Shaker concepts continue to influence modern designers
Shaker influenced Wooden furniture and bowls were utilitarian items made by the Shakers, and their designs inspired modern creations by “Furnishing Utopia.”
Photos by Charlie Schuck
“If it is both useful and necessary and you can recognize and eliminate what is not essential, then go ahead and make it as beautifully as you can.” —Shaker saying
The design of their furniture is rooted in a deep devotion to creating something simply and perfectly. It reflects the way of life for those who belonged to the United Society of Believers in Christ’s Second Appearing, or Shakers, who split from the Quakers in Manchester, England, and whose members fled to America in 1744. Their idea of utopia was based on a belief in pacifism, equality, celibacy, and work as a form of worship. Two members are still living, in Maine, yet the Shakers’ dedication to making things with a purpose continues to influence designers all over the world.
A revival of the Shaker style in the post-war 1940s grew out of a period when minimalists transformed design. One was Japanese-American woodworker George Nakashima, who incorporated Japanese joiner and Shaker minimalist designs in his New Hope, Pennsylvania, workshop. Mira Nakashima, 76, studied under her father for many years before his death in 1990 and continues his legacy.
“Shaker design is very beautiful because of its honesty and simplicity,” says Nakashimi.
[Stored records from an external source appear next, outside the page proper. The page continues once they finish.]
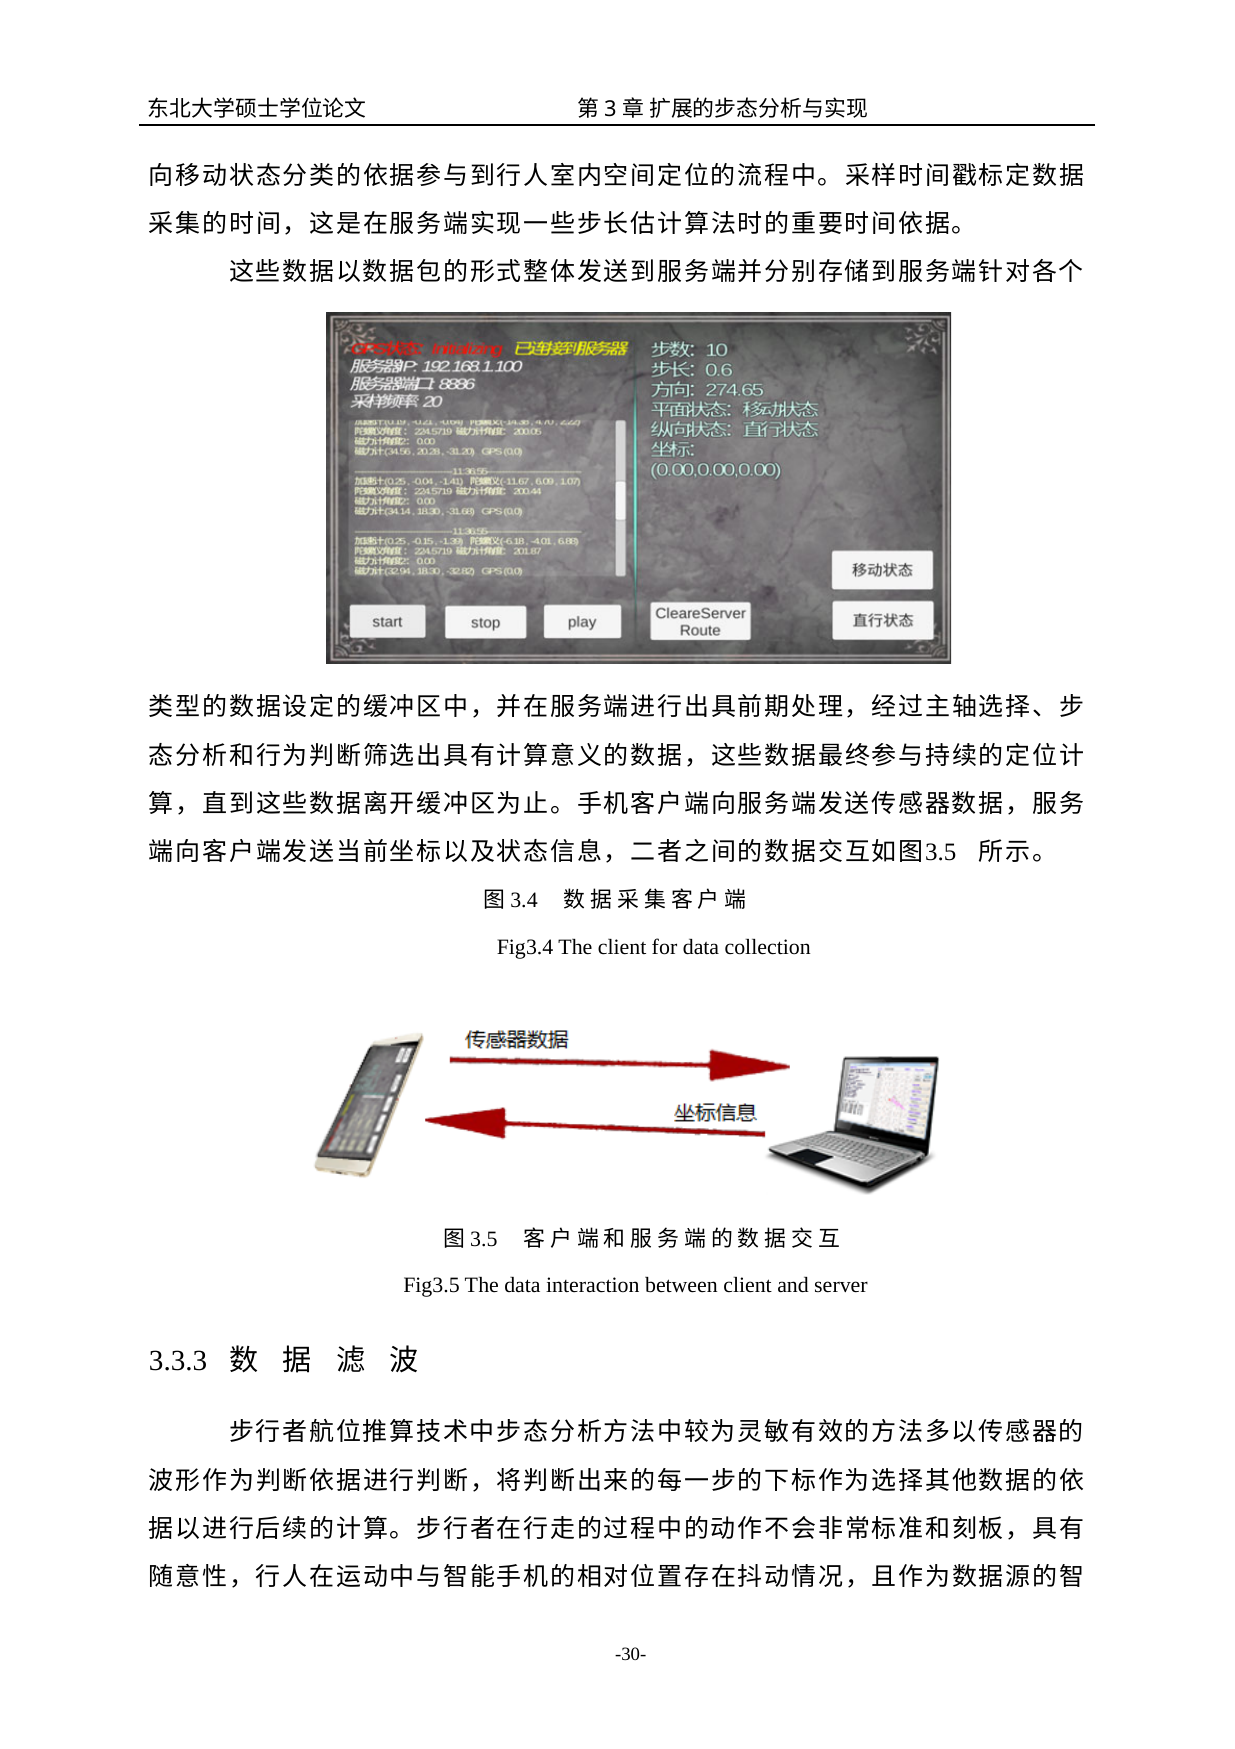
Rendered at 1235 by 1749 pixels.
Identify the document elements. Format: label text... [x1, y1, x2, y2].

text Fig3.5 The data interaction between client and server [149, 1261, 1086, 1309]
text 这些数据以数据包的形式整体发送到服务端并分别存储到服务端针对各个类型的数据设定的缓冲区中，并在服务端进行出具前期处理，经过主轴选择、步态分析和行为判断筛选出具有计算意义的数据，这些数据最终参与持续的定位计算，直到这些数据离开缓冲区为止。手机客户端向服务端发送传感器数据，服务端向客户端发送当前坐标以及状态信息，二者之间的数据交互如图3.5所示。 [149, 246, 1086, 874]
picture [326, 312, 952, 664]
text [149, 149, 1086, 246]
text 图3.4 数据采集客户端 [149, 874, 1086, 922]
text Fig3.4 The client for data collection [149, 922, 1086, 971]
text 图3.5 客户端和服务端的数据交互 [149, 971, 1086, 1261]
picture [285, 1010, 973, 1207]
subtitle 数据滤波 [143, 1333, 1086, 1382]
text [149, 1406, 1086, 1599]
Her furniture designs are crafted from sustainably harvested hardwoods, continuing in her father’s legacy of respecting natural materials with a lack of ego in its creation.
“When the Shakers sat down to build a chair, they were doing that as an act of worship,” explains New York-based antiques dealer John Keith Russell, whose fascination with Shaker design dates back to 1979. “Most of the artisans always chose a route of humility, and their work was anonymous. It was a communist society where everyone owned everything. They would not embellish objects for the sake of visual value. Heaven was orderly and clean and had no designs that didn’t create use in them.”
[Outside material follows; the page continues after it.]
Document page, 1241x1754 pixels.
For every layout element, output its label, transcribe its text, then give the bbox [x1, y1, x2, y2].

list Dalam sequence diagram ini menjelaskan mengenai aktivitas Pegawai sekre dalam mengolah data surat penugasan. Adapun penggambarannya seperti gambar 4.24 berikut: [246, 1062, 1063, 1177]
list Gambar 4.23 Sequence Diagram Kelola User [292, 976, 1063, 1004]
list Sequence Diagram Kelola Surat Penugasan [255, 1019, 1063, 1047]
Russell, a former board member of Hancock Shaker Village and chair of the museum’s collections committee, travels the world to share the beauty of Shaker design. Next stop: Design Miami. Alongside the Art Basel fairs in Miami each December and Basel, Switzerland, each June, Design Miami has become the premier venue for the most influential collectors, gallerists, designers, curators, and critics. For a second year, Russell will have a booth of Shaker furniture.
The Shaker design has drawn a lot of interest from collectors, says Jennifer Roberts, CEO of Design Miami. “I don’t know how it could ever fall out of favor. I think the aesthetic is appealing to many collectors, but so is the history of the Shakers and the fact that each piece is unique and crafted by hand.”
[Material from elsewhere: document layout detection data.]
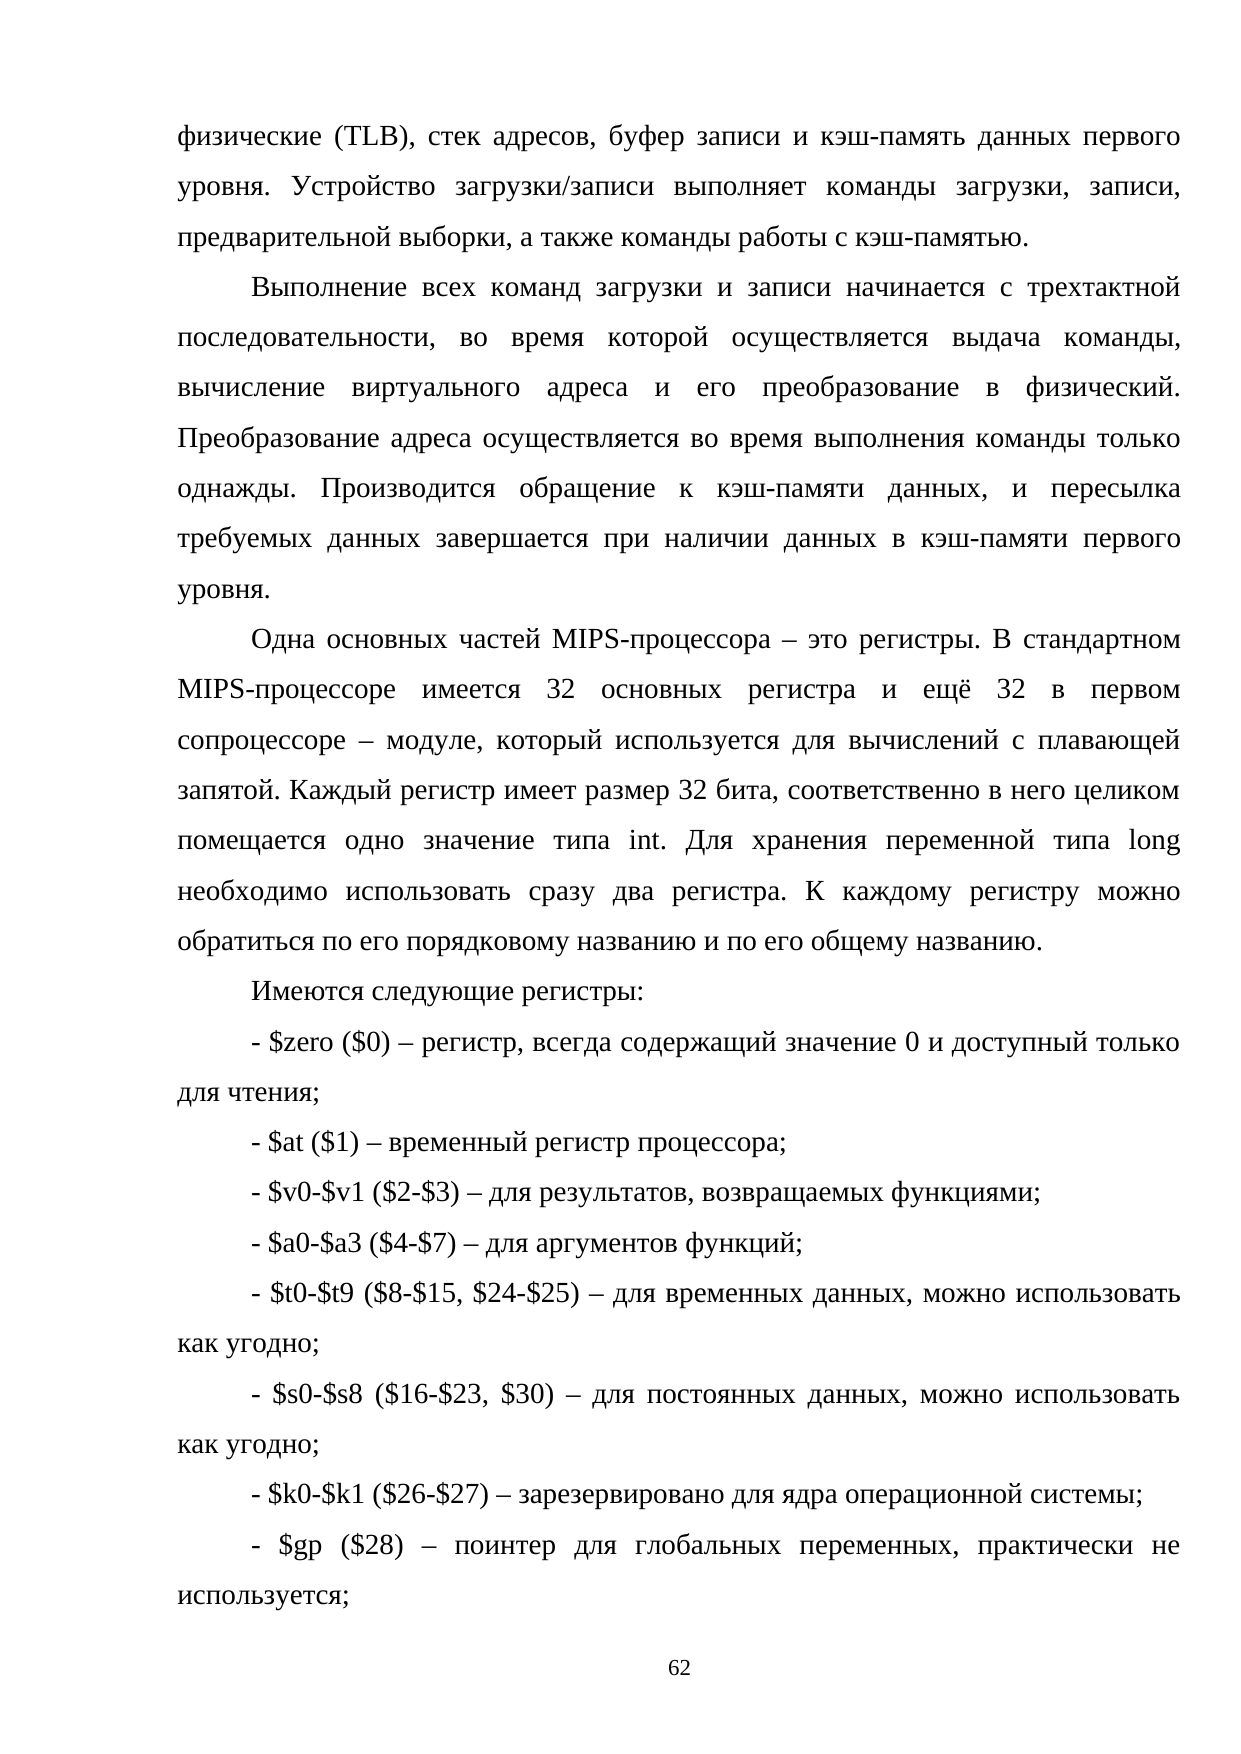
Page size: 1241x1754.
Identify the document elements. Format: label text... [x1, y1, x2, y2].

text Имеются следующие регистры: [177, 973, 1182, 1007]
text Одна основных частей MIPS-процессора – это регистры. В стандартном MIPS-процессоре имеется 32 основных регистра и ещё 32 в первом сопроцессоре – модуле, который используется для вычислений с плавающей запятой. Каждый регистр имеет размер 32 бита, соответственно в него целиком помещается одно значение типа int. Для хранения переменной типа long необходимо использовать сразу два регистра. К каждому регистру можно обратиться по его порядковому названию и по его общему названию. [177, 621, 1182, 957]
text - $at ($1) – временный регистр процессора; [177, 1124, 1182, 1158]
text - $v0-$v1 ($2-$3) – для результатов, возвращаемых функциями; [177, 1174, 1182, 1208]
text - $a0-$a3 ($4-$7) – для аргументов функций; [177, 1225, 1182, 1258]
text - $gp ($28) – поинтер для глобальных переменных, практически не используется; [177, 1527, 1182, 1611]
text Выполнение всех команд загрузки и записи начинается с трехтактной последовательности, во время которой осуществляется выдача команды, вычисление виртуального адреса и его преобразование в физический. Преобразование адреса осуществляется во время выполнения команды только однажды. Производится обращение к кэш-памяти данных, и пересылка требуемых данных завершается при наличии данных в кэш-памяти первого уровня. [177, 269, 1182, 604]
text - $s0-$s8 ($16-$23, $30) – для постоянных данных, можно использовать как угодно; [177, 1376, 1182, 1460]
text - $zero ($0) – регистр, всегда содержащий значение 0 и доступный только для чтения; [177, 1024, 1182, 1107]
text - $k0-$k1 ($26-$27) – зарезервировано для ядра операционной системы; [177, 1476, 1182, 1510]
text - $t0-$t9 ($8-$15, $24-$25) – для временных данных, можно использовать как угодно; [177, 1275, 1182, 1359]
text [177, 118, 1182, 252]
Hancock Shaker Village director Jennifer Trainer Thompson will lead a group from the Berkshires to Design Miami and will visit Russell’s booth, giving them an opportunity to see first-hand how widespread the Shaker influence is. “The Shakers had such a dedication to making something perfectly and simply, I think that resonates today,” says Thompson. “It is almost like a meditation.”
Hancock Shaker Village’s weaving, blacksmith, oval box and timber frame workshops are regularly sold out. And back in May 2016, Portland-based Studio Gorm worked with a dozen other design studios in a project called “Furnishing Utopia.” They visited Hancock Shaker Village and Mount Lebanon Shaker Museum for a week-long workshop, handling Shaker artifacts and exploring the community’s philosophies and inner workings to interpret an object or Shaker idea in a contemporary context. They created 55 pieces.
“We were interested in understanding why the Shakers’ material culture was so unique for their time and why they continue to be relevant today,” says Studio Gorm co-founder John Arndt. “Simple everyday objects should be made exceptionally well, function without much fuss, and bring a sense of joy to people’s lives in using them.”
With the support of retailers Design Within Reach and Sight Unseen, Furnishing Utopia has presented their results during NYCxDesign for the last three years. The touring exhibit has also been presented in Stockholm and Chicago to much acclaim.
“For every designer, there’s an inherent desire that they hope their design will last,” says Jean Lee, co-founder of Ladies & Gentlemen Studio, part of the Furnishing Utopia collective. “Looking at the Shaker culture is an opportunity for everyone to try to find that universal truth of how to create something beautiful, useful and long lasting.”